Material for this exercise:
============================================================
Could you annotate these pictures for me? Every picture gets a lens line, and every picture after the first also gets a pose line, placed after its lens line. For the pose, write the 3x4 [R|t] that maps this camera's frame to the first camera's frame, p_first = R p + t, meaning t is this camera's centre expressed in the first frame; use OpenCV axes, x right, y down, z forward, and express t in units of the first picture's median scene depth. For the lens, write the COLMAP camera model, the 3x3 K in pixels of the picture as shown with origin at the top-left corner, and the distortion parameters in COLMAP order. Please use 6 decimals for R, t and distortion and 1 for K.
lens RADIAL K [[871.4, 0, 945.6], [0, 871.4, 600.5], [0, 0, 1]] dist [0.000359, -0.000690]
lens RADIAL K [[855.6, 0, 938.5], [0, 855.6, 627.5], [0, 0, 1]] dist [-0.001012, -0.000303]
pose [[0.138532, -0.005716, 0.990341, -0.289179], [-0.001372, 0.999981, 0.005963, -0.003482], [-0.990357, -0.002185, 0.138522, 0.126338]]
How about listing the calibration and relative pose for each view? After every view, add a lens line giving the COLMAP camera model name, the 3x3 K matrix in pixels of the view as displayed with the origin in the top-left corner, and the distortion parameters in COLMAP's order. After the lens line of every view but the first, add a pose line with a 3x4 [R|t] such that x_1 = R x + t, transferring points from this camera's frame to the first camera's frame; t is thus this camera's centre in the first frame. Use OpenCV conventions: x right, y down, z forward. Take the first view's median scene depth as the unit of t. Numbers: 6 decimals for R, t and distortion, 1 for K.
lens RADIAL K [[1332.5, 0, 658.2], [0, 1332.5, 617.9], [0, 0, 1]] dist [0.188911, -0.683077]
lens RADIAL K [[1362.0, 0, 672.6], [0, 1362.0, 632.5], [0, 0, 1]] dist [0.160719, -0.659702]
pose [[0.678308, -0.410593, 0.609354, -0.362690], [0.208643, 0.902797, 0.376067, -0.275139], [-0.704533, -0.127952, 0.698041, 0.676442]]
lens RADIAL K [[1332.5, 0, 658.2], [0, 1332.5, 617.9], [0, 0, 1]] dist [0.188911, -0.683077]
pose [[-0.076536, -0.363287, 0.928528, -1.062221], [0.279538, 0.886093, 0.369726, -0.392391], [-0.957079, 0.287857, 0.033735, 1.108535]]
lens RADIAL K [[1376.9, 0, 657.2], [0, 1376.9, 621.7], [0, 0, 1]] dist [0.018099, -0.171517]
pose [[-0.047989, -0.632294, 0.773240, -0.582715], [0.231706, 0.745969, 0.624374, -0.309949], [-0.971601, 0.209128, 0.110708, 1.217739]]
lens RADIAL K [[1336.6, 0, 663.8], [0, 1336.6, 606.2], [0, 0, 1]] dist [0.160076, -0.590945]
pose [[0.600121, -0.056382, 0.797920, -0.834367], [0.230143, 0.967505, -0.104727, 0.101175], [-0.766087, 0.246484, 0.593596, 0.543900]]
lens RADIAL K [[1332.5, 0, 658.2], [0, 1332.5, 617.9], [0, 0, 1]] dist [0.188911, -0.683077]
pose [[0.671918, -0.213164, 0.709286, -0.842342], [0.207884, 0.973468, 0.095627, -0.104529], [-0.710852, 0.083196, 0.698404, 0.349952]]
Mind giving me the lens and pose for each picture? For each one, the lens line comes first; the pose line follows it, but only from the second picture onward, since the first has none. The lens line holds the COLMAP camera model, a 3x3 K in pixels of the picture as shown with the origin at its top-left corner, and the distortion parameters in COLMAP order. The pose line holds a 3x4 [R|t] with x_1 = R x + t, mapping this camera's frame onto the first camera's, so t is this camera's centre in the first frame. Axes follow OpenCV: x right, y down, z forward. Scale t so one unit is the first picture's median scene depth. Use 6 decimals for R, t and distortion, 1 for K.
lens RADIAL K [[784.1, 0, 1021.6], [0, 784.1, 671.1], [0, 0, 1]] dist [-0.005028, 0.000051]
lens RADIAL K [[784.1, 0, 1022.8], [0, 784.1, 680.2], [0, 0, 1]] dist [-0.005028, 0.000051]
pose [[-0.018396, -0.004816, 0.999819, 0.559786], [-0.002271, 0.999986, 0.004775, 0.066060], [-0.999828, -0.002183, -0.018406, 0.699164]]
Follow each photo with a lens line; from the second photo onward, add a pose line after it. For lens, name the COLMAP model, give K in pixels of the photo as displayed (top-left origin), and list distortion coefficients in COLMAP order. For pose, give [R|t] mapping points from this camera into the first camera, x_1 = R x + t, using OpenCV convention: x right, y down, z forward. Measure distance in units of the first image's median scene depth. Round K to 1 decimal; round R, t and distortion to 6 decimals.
============================================================
Work item: Repeat the listing above exactly. Add nothing.

Task response:
Could you annotate these pictures for me? Every picture gets a lens line, and every picture after the first also gets a pose line, placed after its lens line. For the pose, write the 3x4 [R|t] that maps this camera's frame to the first camera's frame, p_first = R p + t, meaning t is this camera's centre expressed in the first frame; use OpenCV axes, x right, y down, z forward, and express t in units of the first picture's median scene depth. For the lens, write the COLMAP camera model, the 3x3 K in pixels of the picture as shown with origin at the top-left corner, and the distortion parameters in COLMAP order. Please use 6 decimals for R, t and distortion and 1 for K.
lens RADIAL K [[871.4, 0, 945.6], [0, 871.4, 600.5], [0, 0, 1]] dist [0.000359, -0.000690]
lens RADIAL K [[855.6, 0, 938.5], [0, 855.6, 627.5], [0, 0, 1]] dist [-0.001012, -0.000303]
pose [[0.138532, -0.005716, 0.990341, -0.289179], [-0.001372, 0.999981, 0.005963, -0.003482], [-0.990357, -0.002185, 0.138522, 0.126338]]
How about listing the calibration and relative pose for each view? After every view, add a lens line giving the COLMAP camera model name, the 3x3 K matrix in pixels of the view as displayed with the origin in the top-left corner, and the distortion parameters in COLMAP's order. After the lens line of every view but the first, add a pose line with a 3x4 [R|t] such that x_1 = R x + t, transferring points from this camera's frame to the first camera's frame; t is thus this camera's centre in the first frame. Use OpenCV conventions: x right, y down, z forward. Take the first view's median scene depth as the unit of t. Numbers: 6 decimals for R, t and distortion, 1 for K.
lens RADIAL K [[1332.5, 0, 658.2], [0, 1332.5, 617.9], [0, 0, 1]] dist [0.188911, -0.683077]
lens RADIAL K [[1362.0, 0, 672.6], [0, 1362.0, 632.5], [0, 0, 1]] dist [0.160719, -0.659702]
pose [[0.678308, -0.410593, 0.609354, -0.362690], [0.208643, 0.902797, 0.376067, -0.275139], [-0.704533, -0.127952, 0.698041, 0.676442]]
lens RADIAL K [[1332.5, 0, 658.2], [0, 1332.5, 617.9], [0, 0, 1]] dist [0.188911, -0.683077]
pose [[-0.076536, -0.363287, 0.928528, -1.062221], [0.279538, 0.886093, 0.369726, -0.392391], [-0.957079, 0.287857, 0.033735, 1.108535]]
lens RADIAL K [[1376.9, 0, 657.2], [0, 1376.9, 621.7], [0, 0, 1]] dist [0.018099, -0.171517]
pose [[-0.047989, -0.632294, 0.773240, -0.582715], [0.231706, 0.745969, 0.624374, -0.309949], [-0.971601, 0.209128, 0.110708, 1.217739]]
lens RADIAL K [[1336.6, 0, 663.8], [0, 1336.6, 606.2], [0, 0, 1]] dist [0.160076, -0.590945]
pose [[0.600121, -0.056382, 0.797920, -0.834367], [0.230143, 0.967505, -0.104727, 0.101175], [-0.766087, 0.246484, 0.593596, 0.543900]]
lens RADIAL K [[1332.5, 0, 658.2], [0, 1332.5, 617.9], [0, 0, 1]] dist [0.188911, -0.683077]
pose [[0.671918, -0.213164, 0.709286, -0.842342], [0.207884, 0.973468, 0.095627, -0.104529], [-0.710852, 0.083196, 0.698404, 0.349952]]
Mind giving me the lens and pose for each picture? For each one, the lens line comes first; the pose line follows it, but only from the second picture onward, since the first has none. The lens line holds the COLMAP camera model, a 3x3 K in pixels of the picture as shown with the origin at its top-left corner, and the distortion parameters in COLMAP order. The pose line holds a 3x4 [R|t] with x_1 = R x + t, mapping this camera's frame onto the first camera's, so t is this camera's centre in the first frame. Axes follow OpenCV: x right, y down, z forward. Scale t so one unit is the first picture's median scene depth. Use 6 decimals for R, t and distortion, 1 for K.
lens RADIAL K [[784.1, 0, 1021.6], [0, 784.1, 671.1], [0, 0, 1]] dist [-0.005028, 0.000051]
lens RADIAL K [[784.1, 0, 1022.8], [0, 784.1, 680.2], [0, 0, 1]] dist [-0.005028, 0.000051]
pose [[-0.018396, -0.004816, 0.999819, 0.559786], [-0.002271, 0.999986, 0.004775, 0.066060], [-0.999828, -0.002183, -0.018406, 0.699164]]
Follow each photo with a lens line; from the second photo onward, add a pose line after it. For lens, name the COLMAP model, give K in pixels of the photo as displayed (top-left origin), and list distortion coefficients in COLMAP order. For pose, give [R|t] mapping points from this camera into the first camera, x_1 = R x + t, using OpenCV convention: x right, y down, z forward. Measure distance in units of the first image's median scene depth. Round K to 1 decimal; round R, t and distortion to 6 decimals.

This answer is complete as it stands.